Le SQ40 reprend le format carré du SQ6 avec un design complètement revu : objectif rétractable, exposition automatique plus fiable, look plus moderne. Par contre, le SQ6 avait des modes créatifs (double exposition, filtres couleur) que le SQ40 n'a pas. Si la créativité technique compte pour vous, c'est une régression.
Est-ce que le film Square rentre dans un Polaroid ?
Non, pas du tout.
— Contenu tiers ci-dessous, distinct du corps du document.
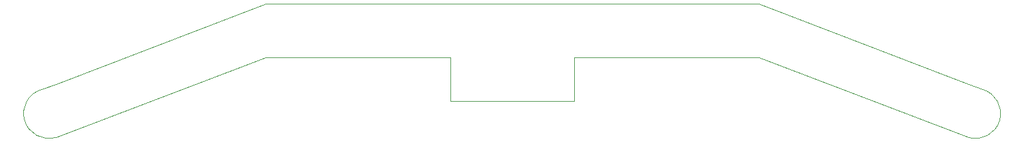
<source format=gbr>
%TF.GenerationSoftware,KiCad,Pcbnew,8.0.3*%
%TF.CreationDate,2025-05-12T20:40:51+02:00*%
%TF.ProjectId,AnalogSensorPCB,416e616c-6f67-4536-956e-736f72504342,rev?*%
%TF.SameCoordinates,Original*%
%TF.FileFunction,Profile,NP*%
%FSLAX46Y46*%
G04 Gerber Fmt 4.6, Leading zero omitted, Abs format (unit mm)*
G04 Created by KiCad (PCBNEW 8.0.3) date 2025-05-12 20:40:51*
%MOMM*%
%LPD*%
G01*
G04 APERTURE LIST*
%TA.AperFunction,Profile*%
%ADD10C,0.050000*%
%TD*%
G04 APERTURE END LIST*
D10*
X71650000Y-80650000D02*
X99900000Y-69750000D01*
X71650000Y-73400000D02*
X99900000Y-62500000D01*
X166400000Y-62500000D02*
X133150000Y-62500000D01*
X194650000Y-80650000D02*
X166400000Y-69750000D01*
X141500000Y-75750000D02*
X124800000Y-75750000D01*
X166400000Y-69750000D02*
X141500000Y-69750000D01*
X194650000Y-73400000D02*
X166400000Y-62500000D01*
X196550702Y-74129612D02*
G75*
G02*
X194650011Y-80649963I-950302J-3260188D01*
G01*
X99900000Y-69750000D02*
X124800000Y-69750000D01*
X124800000Y-69750000D02*
X124800000Y-75750000D01*
X71650000Y-73400000D02*
X69749298Y-74129611D01*
X99900000Y-62500000D02*
X133150000Y-62500000D01*
X141500000Y-69750000D02*
X141500000Y-75750000D01*
X194650000Y-73400000D02*
X196550702Y-74129611D01*
X71650000Y-80649999D02*
G75*
G02*
X69749301Y-74129621I-950350J3260189D01*
G01*
M02*

</source>
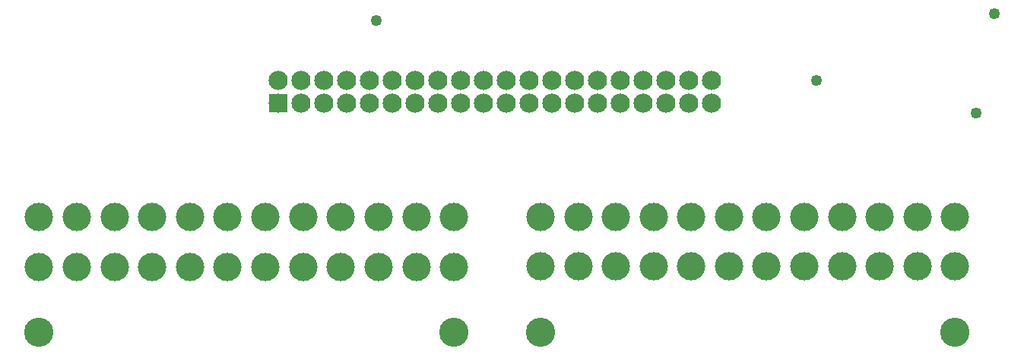
<source format=gbs>
G04 MADE WITH FRITZING*
G04 WWW.FRITZING.ORG*
G04 DOUBLE SIDED*
G04 HOLES PLATED*
G04 CONTOUR ON CENTER OF CONTOUR VECTOR*
%ASAXBY*%
%FSLAX23Y23*%
%MOIN*%
%OFA0B0*%
%SFA1.0B1.0*%
%ADD10C,0.049370*%
%ADD11C,0.124173*%
%ADD12C,0.128110*%
%ADD13C,0.084000*%
%ADD14R,0.084000X0.084000*%
%LNMASK0*%
G90*
G70*
G54D10*
X4447Y1187D03*
G54D11*
X2158Y513D03*
X1993Y513D03*
X1827Y513D03*
X1662Y513D03*
X1497Y513D03*
X1331Y513D03*
X1166Y513D03*
X1000Y513D03*
X835Y513D03*
X670Y513D03*
X504Y513D03*
X339Y513D03*
X2158Y730D03*
X1993Y730D03*
X1827Y730D03*
X1662Y730D03*
X1497Y730D03*
X1331Y730D03*
X1166Y730D03*
X1000Y730D03*
X835Y730D03*
X670Y730D03*
X504Y730D03*
X339Y730D03*
G54D12*
X339Y226D03*
X2158Y226D03*
G54D11*
X4356Y514D03*
X4191Y514D03*
X4025Y514D03*
X3860Y514D03*
X3695Y514D03*
X3529Y514D03*
X3364Y514D03*
X3199Y514D03*
X3033Y514D03*
X2868Y514D03*
X2703Y514D03*
X2537Y514D03*
X4356Y730D03*
X4191Y730D03*
X4025Y730D03*
X3860Y730D03*
X3695Y730D03*
X3529Y730D03*
X3364Y730D03*
X3199Y730D03*
X3033Y730D03*
X2868Y730D03*
X2703Y730D03*
X2537Y730D03*
G54D12*
X2537Y226D03*
X4356Y226D03*
G54D13*
X1387Y1332D03*
X1487Y1332D03*
X1587Y1332D03*
X1687Y1332D03*
X1787Y1332D03*
X1887Y1332D03*
X1987Y1332D03*
X2087Y1332D03*
X2187Y1332D03*
X2287Y1332D03*
X2387Y1332D03*
X2487Y1332D03*
X2587Y1332D03*
X2687Y1332D03*
X2787Y1332D03*
X2887Y1332D03*
X2987Y1332D03*
X3087Y1332D03*
X3187Y1332D03*
X3287Y1332D03*
X1387Y1232D03*
X1487Y1232D03*
X1587Y1232D03*
X1687Y1232D03*
X1787Y1232D03*
X1887Y1232D03*
X1987Y1232D03*
X2087Y1232D03*
X2187Y1232D03*
X2287Y1232D03*
X2387Y1232D03*
X2487Y1232D03*
X2587Y1232D03*
X2687Y1232D03*
X2787Y1232D03*
X2887Y1232D03*
X2987Y1232D03*
X3087Y1232D03*
X3187Y1232D03*
X3287Y1232D03*
G54D10*
X3747Y1330D03*
X1817Y1596D03*
X4528Y1625D03*
G54D14*
X1387Y1232D03*
G04 End of Mask0*
M02*
</source>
Le film Instax Square (62x62mm) est un format propriétaire Fujifilm. Aucune compatibilité avec les films Polaroid, ni dans un sens ni dans l'autre.
On peut se prendre en selfie avec ?
Oui, il y a un petit miroir à côté de l'objectif. On se voit dedans, on ajuste le cadrage et on déclenche. C'est basique mais ça marche.
Et si je veux mettre du film Mini dedans ?
Impossible. Le SQ40 accepte uniquement le film Instax Square. Les cartouches Mini et Wide ont des tailles différentes et ne rentrent physiquement pas.
Le film Square, ça coûte combien au final ?
Comptez entre 1,20 et 1,40 EUR la photo. Un pack de 10 se trouve entre 12 et 14 EUR. En achetant des lots de 50, on gratte quelques centimes par tirage.